What lurks behind these prosecutions is a less visible web of NGOs that have transformed denunciation into a business model. These groups scour the internet for potentially offensive content, feeding charges to prosecutors, while operating with minimal transparency despite heavy state subsidies.
HateAid is a salient example. Recently designated a “trusted flagger” under the Digital Services Act by the new government, it wields significant power in determining which posts disappear and which trigger prosecutions. CEO Josephine Ballon, featured in the CBS documentary, argued that unlimited free speech allows “a very small group of people” to “say anything they wanted” while intimidating everyone else—a remarkable inversion of censorship’s actual effects.
HateAid’s structure is revealing: comprised of sub-organizations including Campact (which organized anti-AfD demonstrations) and ‘Fearless Democracy e.V.,’ its advisory board reads like a retirement home for failed politicians: Nadine Schön (CDU), who lost her seat in 2021; former Justice Minister Brigitte Zypries (SPD), who left politics in 2017; and Renate Künast (Green Party), whose mayoral ambitions in Berlin famously always ended in failure.
The network, designed in such a way that it avoids accountability, extends far beyond HateAid.
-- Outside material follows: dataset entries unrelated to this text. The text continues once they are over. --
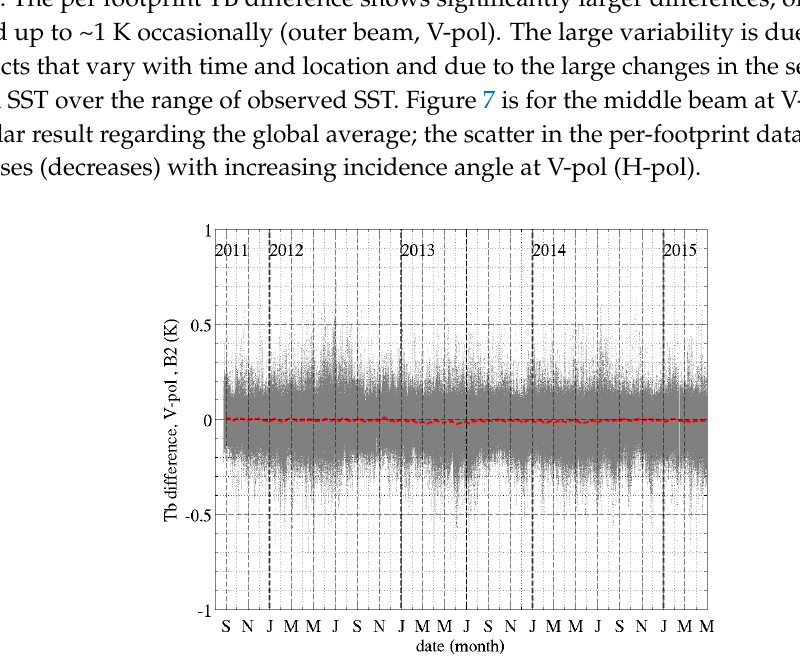
( c ) Figure 6. Impact of SST differences on TB and retrieved SSS. ( a ) Map of SST differences (°C) between OSTIA and NOAA OI interpolated at the Aquarius ground tracks (same week as in ( b ) in Figure 5, ascending orbits). ( b ) Differences in TB (K) for a flat surface due to the differences in SST in the left figure. ( c ) Differences in retrieved SSS (psu) due to differences in TB reported in the middle figure. The impact of SST differences on the SSS retrievals will depend on 1) the sensitivity of TB to SST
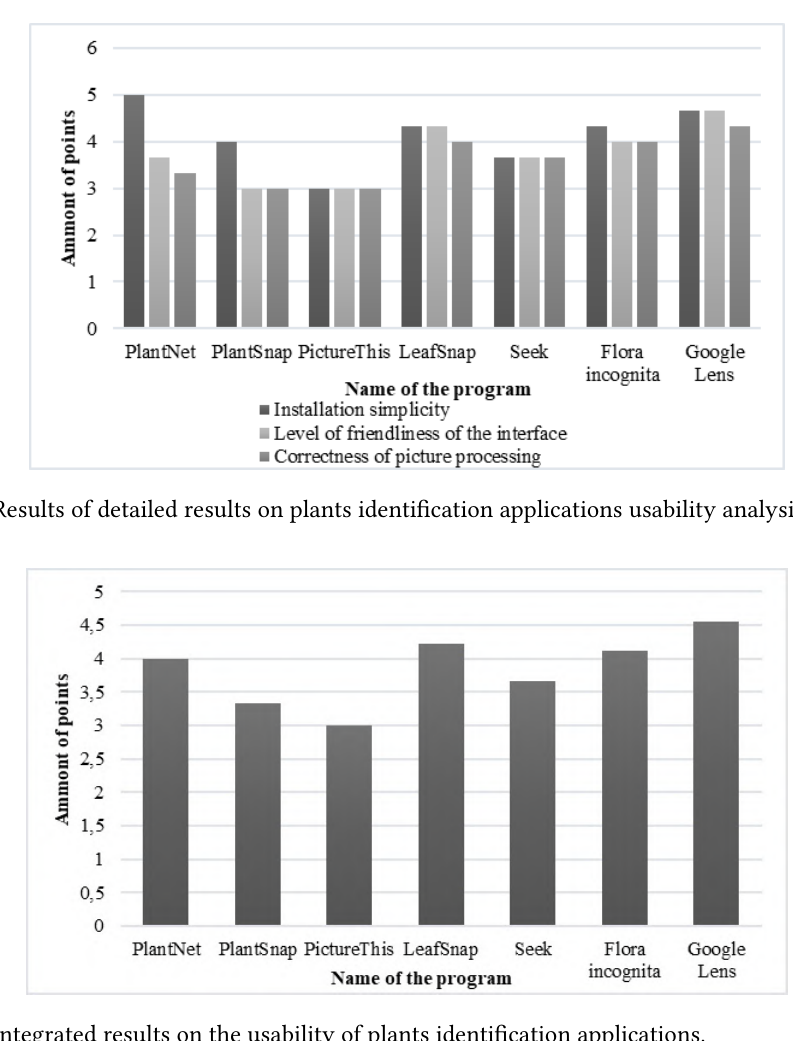
Figure 8: Integrated results on the usability of plants identification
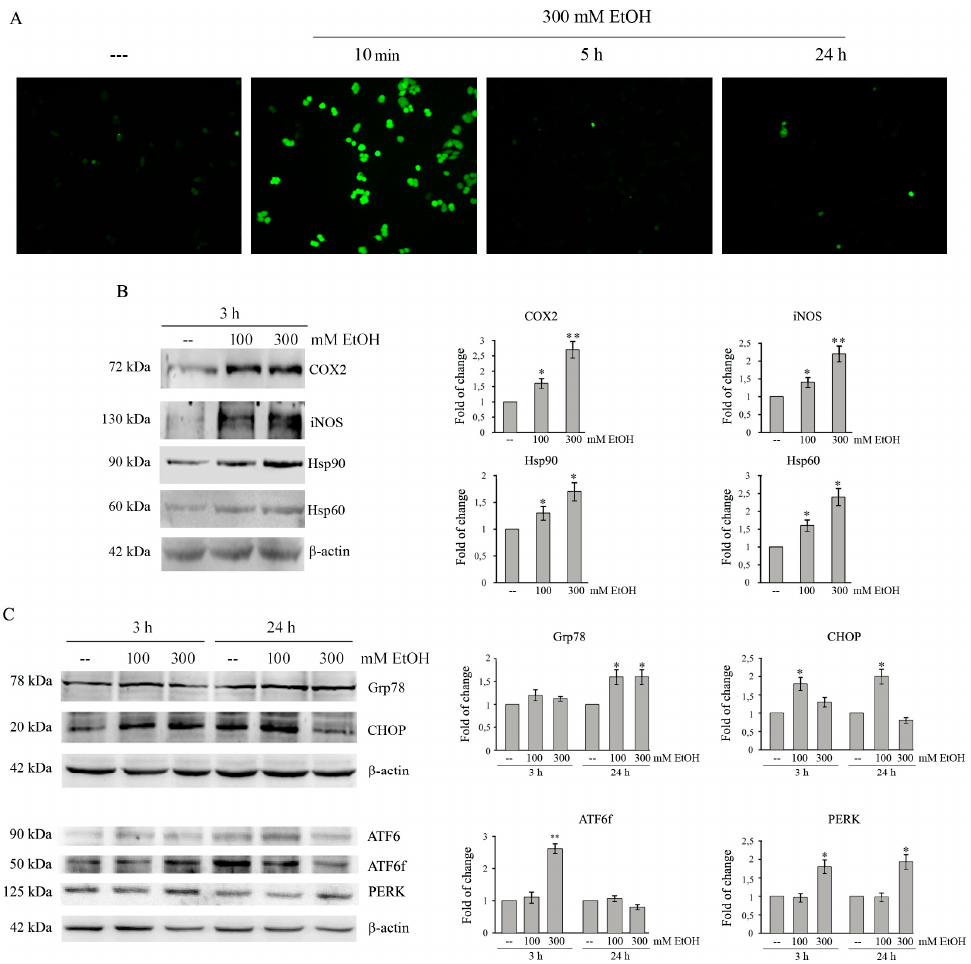
Figure 2. Ethanol induces oxidative and ER stress in colon cancer cells. ( A ) HCT116 cells (7 × 10 3 ) were treated with 300 mM EtOH for the indicated times. Reactive oxygen species (ROS) production was assayed by H2DCFDA staining. Images were taken by a Leica DC300F microscope (200 × original magnification) using a FITC filter. Results are representative of three independent experiments. ( B , C ) Cells (1 × 10 5 ) were treated with 100 or 300 mMEtOH for the indicated times. Cell lysates (30 µ g) were analyzed by Western blotting for COX2, iNOS, Hsp90, and Hsp60 ( B ) or Grp78, CHOP, ATF6 and its fragmented form (ATF6f) and PERK ( C ). Densitometric analysis of bands was carried out as reported in Material and Methods and data were normalized to β -actin expression. Results are from three independent experiments and statistical significance was determined using one-way ANOVA followed by Bonferroni’s test. (*) p < 0.05 and (**) p < 0.01 compared to the untreated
Organizations like REspekt and So done employ dozens of digital snoops—HateAid alone has over 50 staff members—who spend their days hunting for violations.
This creates what journalist Jakob Schirrmacher aptly terms “the technocratic shift of decision-making power—away from the public to semi-private reporting structures that organize communication spaces according to … political criteria.”
The apparatus feeds on itself. Each organization justifies the others’ existence while expanding the definition of harmful speech. Success is measured by the volume of reports filed and prosecutions initiated. REspekt, for example, reported 11,241 cases to police in 2024—31 cases per day—a figure the organization proudly advertises as proof of its indispensable work and justification for its trusted flagger status.
We have, as the brilliant blogger eugyppius states, “established an autonomous, self-reinforcing censorship regime that serves no real purpose other than its own propagation.“
Those hoping Germany’s current government would dismantle this apparatus have been disappointed. Instead, the network expands, as HateAid’s recent promotion demonstrates. A state this nervous about citizen speech will not voluntarily relinquish its surveillance tools. The technocratic machinery, once established, develops its own momentum and justification.
The biggest danger lies in the chilling effect on free speech. When anonymous organizations can trigger police raids over political cartoons, when semi-private entities determine what acceptable discourse is, when bureaucratic procedures replace democratic debate, the poison of censorship spreads far beyond individual cases.
The tragic irony of Conzelmann’s case has cast a spotlight on this machinery of bureaucratic censorship. It has exposed the Kafkaesque reality of Germany’s speech laws—where anonymous functionaries can trigger police raids, where the process itself becomes the punishment regardless of ultimate outcome.
His story has only reached prominence because of its tragedy—but its true absurdity lies in a system that confuses the protection of democracy with its suffocation. His tragic story should remind us that the struggle for free expression will be a hard one, but it must be fought.